Metadata-Version: 2.4
Name: dagdog
Version: 0.1.7
Summary: A lightweight DAG system for data analysis dev ops
Author-email: Zach Kurtz <zkurtz@gmail.com>
Project-URL: Source, https://github.com/zkurtz/dagdog
Requires-Python: >=3.10
Description-Content-Type: text/markdown
License-File: LICENSE
Requires-Dist: networkx>=3.3
Requires-Dist: pandas>=2.2.2
Dynamic: license-file

# dagdog

Lightweight DAGs for data analysis dev ops. By the time you finish a project with this lil puppy, you'll never want to use a Jupyter notebook again because
- you will have wasted less time waiting for your notebook to rerun, by iterating rapidly on modular components instead of rerunning your entire analysis after every code update.
- your code will already be closer to production-ready, as well as more understandable and reliable.

Note that this is NOT a replacement for tools like [dagster](https://github.com/dagster-io/dagster) or [prefect](https://github.com/PrefectHQ/prefect). Those tools emphasize production and monitoring, while `dagdog` is strictly a dev-ops tool, allowing a user to rapidly sketch out an analysis pipeline without worrying about production considerations. This allows proofs-of-concept to grow faster (and fail faster).

## Getting started

See [the demo](https://github.com/zkurtz/dagdog/tree/main/demo). In brief, here's how to work with `dagdog`:
- Structure your data analysis pipeline as a collection of python modules, with each module defining exactly one task.
- Within each module, implement the task using a method named `__run__`, with no arguments. (You might choose to call `__run__` from under `if __name__ == "main":`, but `dagdog` does not care about that and will access `__run__` directly.)
- Create a project entrypoint script, imitating `demo/project.py` to define the execution order of your tasks.
- Call your project entrypoint, dropping you into an interactive python session, where you can finally call any of the various execution and introspection methods on the `dog` DAG object.

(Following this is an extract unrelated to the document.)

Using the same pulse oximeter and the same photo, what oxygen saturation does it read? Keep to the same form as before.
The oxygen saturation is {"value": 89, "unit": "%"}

If working directly on this repo, consider using the [simplest-possible virtual environment](https://gist.github.com/zkurtz/4c61572b03e667a7596a607706463543).

## Design goals

- Easiest-possible usage of a DAG to coordinate execution of a collection of tasks during data analysis dev ops.
- Flexible commands for execution of the DAG, including running a task in isolation, running only upstream tasks, or running only downstream tasks, etc.
- All configurations managed natively in python -- users don't need to mess with yaml or json files.
- Prioritize simplicity above feature-completeness.